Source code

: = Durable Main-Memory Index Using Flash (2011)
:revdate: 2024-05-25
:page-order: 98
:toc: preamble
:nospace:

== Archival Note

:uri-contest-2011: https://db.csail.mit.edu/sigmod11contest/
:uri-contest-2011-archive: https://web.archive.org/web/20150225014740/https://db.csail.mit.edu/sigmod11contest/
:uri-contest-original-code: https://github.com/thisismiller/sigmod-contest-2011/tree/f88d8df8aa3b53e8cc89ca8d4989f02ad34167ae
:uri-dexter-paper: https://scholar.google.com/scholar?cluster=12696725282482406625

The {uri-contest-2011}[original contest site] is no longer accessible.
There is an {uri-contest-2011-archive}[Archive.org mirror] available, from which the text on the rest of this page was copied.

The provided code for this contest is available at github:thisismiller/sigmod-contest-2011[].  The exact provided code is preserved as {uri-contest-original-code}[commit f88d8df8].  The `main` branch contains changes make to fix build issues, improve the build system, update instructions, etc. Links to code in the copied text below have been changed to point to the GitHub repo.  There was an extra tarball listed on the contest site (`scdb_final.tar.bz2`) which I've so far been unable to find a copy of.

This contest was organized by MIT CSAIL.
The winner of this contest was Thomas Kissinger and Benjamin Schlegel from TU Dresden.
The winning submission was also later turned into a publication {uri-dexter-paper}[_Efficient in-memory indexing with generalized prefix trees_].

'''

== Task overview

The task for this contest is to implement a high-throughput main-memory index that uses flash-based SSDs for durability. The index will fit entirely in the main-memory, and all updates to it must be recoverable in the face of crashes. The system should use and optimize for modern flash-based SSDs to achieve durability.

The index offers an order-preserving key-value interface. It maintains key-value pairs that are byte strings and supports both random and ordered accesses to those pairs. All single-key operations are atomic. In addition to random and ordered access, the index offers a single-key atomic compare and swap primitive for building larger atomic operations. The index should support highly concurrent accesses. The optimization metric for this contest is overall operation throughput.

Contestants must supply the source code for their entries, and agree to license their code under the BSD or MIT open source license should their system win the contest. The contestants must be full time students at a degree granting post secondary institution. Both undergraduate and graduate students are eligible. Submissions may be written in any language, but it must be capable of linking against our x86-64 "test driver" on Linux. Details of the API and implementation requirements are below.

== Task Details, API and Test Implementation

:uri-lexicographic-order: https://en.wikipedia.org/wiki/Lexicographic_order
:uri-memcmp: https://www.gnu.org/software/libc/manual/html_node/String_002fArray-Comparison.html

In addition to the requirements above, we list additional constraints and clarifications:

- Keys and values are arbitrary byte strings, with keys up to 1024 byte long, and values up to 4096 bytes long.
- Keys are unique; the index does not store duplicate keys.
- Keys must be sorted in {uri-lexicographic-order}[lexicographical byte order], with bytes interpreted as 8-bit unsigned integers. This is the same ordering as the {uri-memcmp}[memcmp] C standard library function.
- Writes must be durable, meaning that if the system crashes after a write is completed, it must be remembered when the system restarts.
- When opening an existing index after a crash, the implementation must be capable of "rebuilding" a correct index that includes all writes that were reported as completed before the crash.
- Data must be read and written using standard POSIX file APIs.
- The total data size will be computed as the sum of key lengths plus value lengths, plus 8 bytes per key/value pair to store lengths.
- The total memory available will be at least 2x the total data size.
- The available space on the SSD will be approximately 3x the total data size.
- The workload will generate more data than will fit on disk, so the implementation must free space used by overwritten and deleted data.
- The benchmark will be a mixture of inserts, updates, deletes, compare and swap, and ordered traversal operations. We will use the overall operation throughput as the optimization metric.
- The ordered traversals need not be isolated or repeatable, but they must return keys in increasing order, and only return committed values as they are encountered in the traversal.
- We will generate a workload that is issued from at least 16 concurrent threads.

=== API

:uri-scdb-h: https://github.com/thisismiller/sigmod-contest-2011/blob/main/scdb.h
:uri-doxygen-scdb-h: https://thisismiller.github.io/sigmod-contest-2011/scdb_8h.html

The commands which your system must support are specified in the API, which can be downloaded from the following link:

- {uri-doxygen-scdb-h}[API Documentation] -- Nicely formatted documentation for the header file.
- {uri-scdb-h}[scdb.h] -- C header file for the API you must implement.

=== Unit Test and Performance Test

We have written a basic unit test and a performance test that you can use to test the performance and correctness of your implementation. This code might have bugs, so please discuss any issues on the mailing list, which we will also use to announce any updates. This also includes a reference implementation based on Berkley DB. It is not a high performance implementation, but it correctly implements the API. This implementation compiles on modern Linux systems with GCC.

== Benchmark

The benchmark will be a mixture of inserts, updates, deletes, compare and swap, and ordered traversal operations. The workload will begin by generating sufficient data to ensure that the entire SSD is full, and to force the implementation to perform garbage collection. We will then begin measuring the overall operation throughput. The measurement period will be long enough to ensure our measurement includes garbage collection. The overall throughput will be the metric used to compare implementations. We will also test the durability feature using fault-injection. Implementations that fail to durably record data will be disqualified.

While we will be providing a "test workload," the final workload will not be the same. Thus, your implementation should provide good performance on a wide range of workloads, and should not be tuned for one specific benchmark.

*Task objective*.
Which lines in the entries above contain "after"? Pull each of them out.

*Response area*.
- Writes must be durable, meaning that if the system crashes after a write is completed, it must be remembered when the system restarts.
- When opening an existing index after a crash, the implementation must be capable of "rebuilding" a correct index that includes all writes that were reported as completed before the crash.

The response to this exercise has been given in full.